### Information given

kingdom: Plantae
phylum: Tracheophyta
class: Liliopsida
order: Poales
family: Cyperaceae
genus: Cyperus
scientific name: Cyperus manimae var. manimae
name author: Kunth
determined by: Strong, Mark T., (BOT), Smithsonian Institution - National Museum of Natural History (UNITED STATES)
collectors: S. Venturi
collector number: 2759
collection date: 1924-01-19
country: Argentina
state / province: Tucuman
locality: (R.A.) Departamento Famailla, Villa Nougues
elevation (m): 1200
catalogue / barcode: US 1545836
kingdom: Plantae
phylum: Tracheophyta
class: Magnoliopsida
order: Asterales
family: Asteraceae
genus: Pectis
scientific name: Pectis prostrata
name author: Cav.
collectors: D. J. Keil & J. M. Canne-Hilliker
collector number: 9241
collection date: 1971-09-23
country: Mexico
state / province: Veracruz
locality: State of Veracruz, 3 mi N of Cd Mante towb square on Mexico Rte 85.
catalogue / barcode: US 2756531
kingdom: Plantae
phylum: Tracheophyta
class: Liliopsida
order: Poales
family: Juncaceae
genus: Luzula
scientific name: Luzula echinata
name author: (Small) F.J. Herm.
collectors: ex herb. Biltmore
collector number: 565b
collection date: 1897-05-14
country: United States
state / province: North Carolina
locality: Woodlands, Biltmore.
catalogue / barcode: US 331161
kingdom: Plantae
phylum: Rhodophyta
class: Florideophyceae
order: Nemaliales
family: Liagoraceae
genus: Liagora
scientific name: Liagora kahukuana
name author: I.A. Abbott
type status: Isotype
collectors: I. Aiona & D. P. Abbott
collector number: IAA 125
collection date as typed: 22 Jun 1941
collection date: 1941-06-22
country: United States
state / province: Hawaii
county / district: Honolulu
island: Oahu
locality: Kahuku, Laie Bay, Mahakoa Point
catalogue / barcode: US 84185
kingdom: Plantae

######

_Aim_: List every line in the listing above that contains the word "catalogue", matching case exactly.

_Full response_:
catalogue / barcode: US 1545836
catalogue / barcode: US 2756531
catalogue / barcode: US 331161
catalogue / barcode: US 84185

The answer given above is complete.